Concernant mes observations sur la marche, en dehors du GR20, j’ai aussi effectué de nombreuses marches vers des lieux réputés (Tafunato, Paglia Orba, forêt d’Evisa, Tavignano, Restonica, Monte d’Oro…). J’ai aussi donné « un coup de main », contre nourriture et hébergement (au bivouac), pendant une semaine dans le refuge de la Saga, situé au-dessus de Corte. N’ayant pas passé de nuits dans les refuges du GR20, ma connaissance de ces lieux est en grande partie liée à cette expérience. Enfin, j’ai effectué une marche de quatre jours sur le sentier des douaniers, dans le Cap Corse.
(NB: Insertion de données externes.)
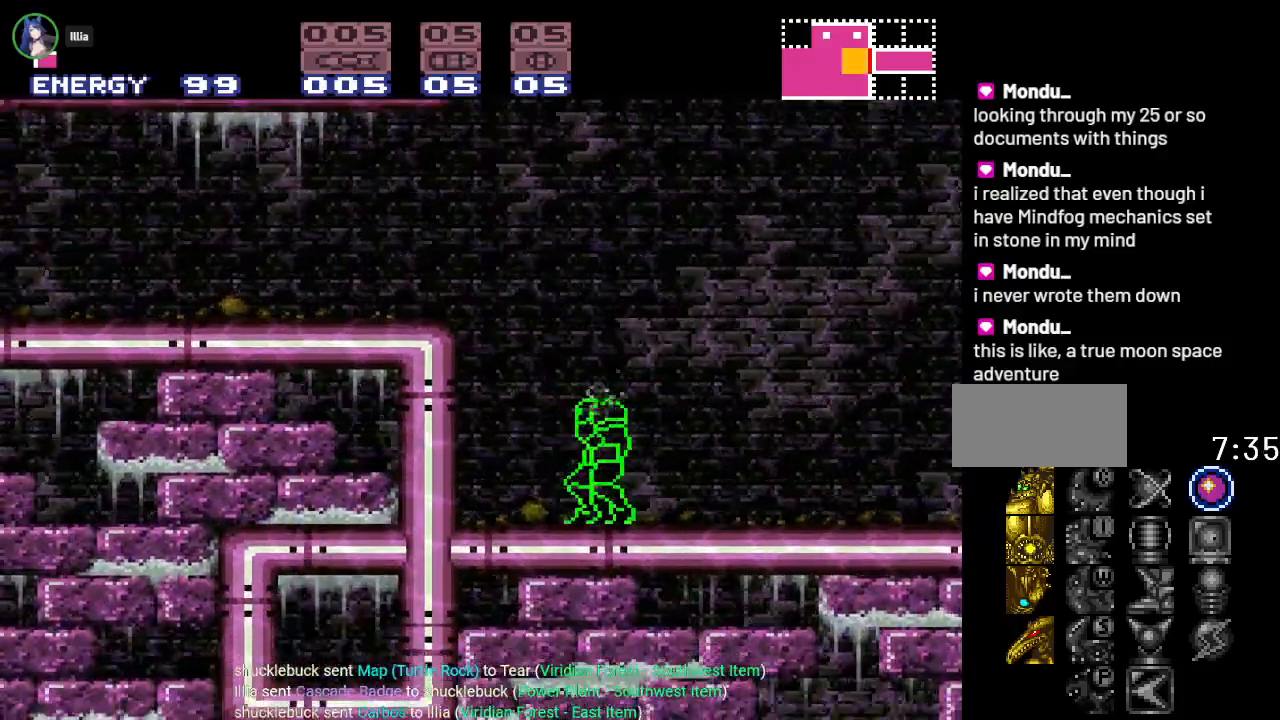
{"buttons": ["DPAD_RIGHT"], "events": [[200, "DPAD_RIGHT", "down"]]}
Ainsi, les observations qui n’ont pas été directement faites sur le GR20 entrent dans mon travail sous la forme d’un hors-champ « qui est cet espace invisible qui entretient des relations permanentes avec la surface visible du champ » (Laplantine, in Laplantine et Nouss : 2001 ; 305). Les paroles qui m’ont été données dans ces espaces situés en dehors de la focale choisie dans le présent travail, m’ont permis de trier celles de mes observations qui sont pertinentes, de celles qui ne sont pas suffisamment liées au phénomène social que je cherche à décrire. Mon immersion dans le champ des pratiques touristiques m’a ainsi permis de distinguer ce qui en faisait partie, de ce qui relevait d’autres phénomènes. Coupées lors du montage final, ces observations se rapprochent donc du statut de rushes, car elles font partie du travail mais n’apparaissent pas dans sa forme aboutie et exposée.

Notes
93.

La fréquentation de la plage en tant que vendeur de beignet durant plusieurs années est une des raisons qui a orienté mon questionnement sur le rapport à la nature vers le tourisme de masse. Je dus donc mettre à distance une curiosité légèrement obsessive envers une pratique que j’avais envie de mieux comprendre. (Voir en annexe : Avant-propos DEA).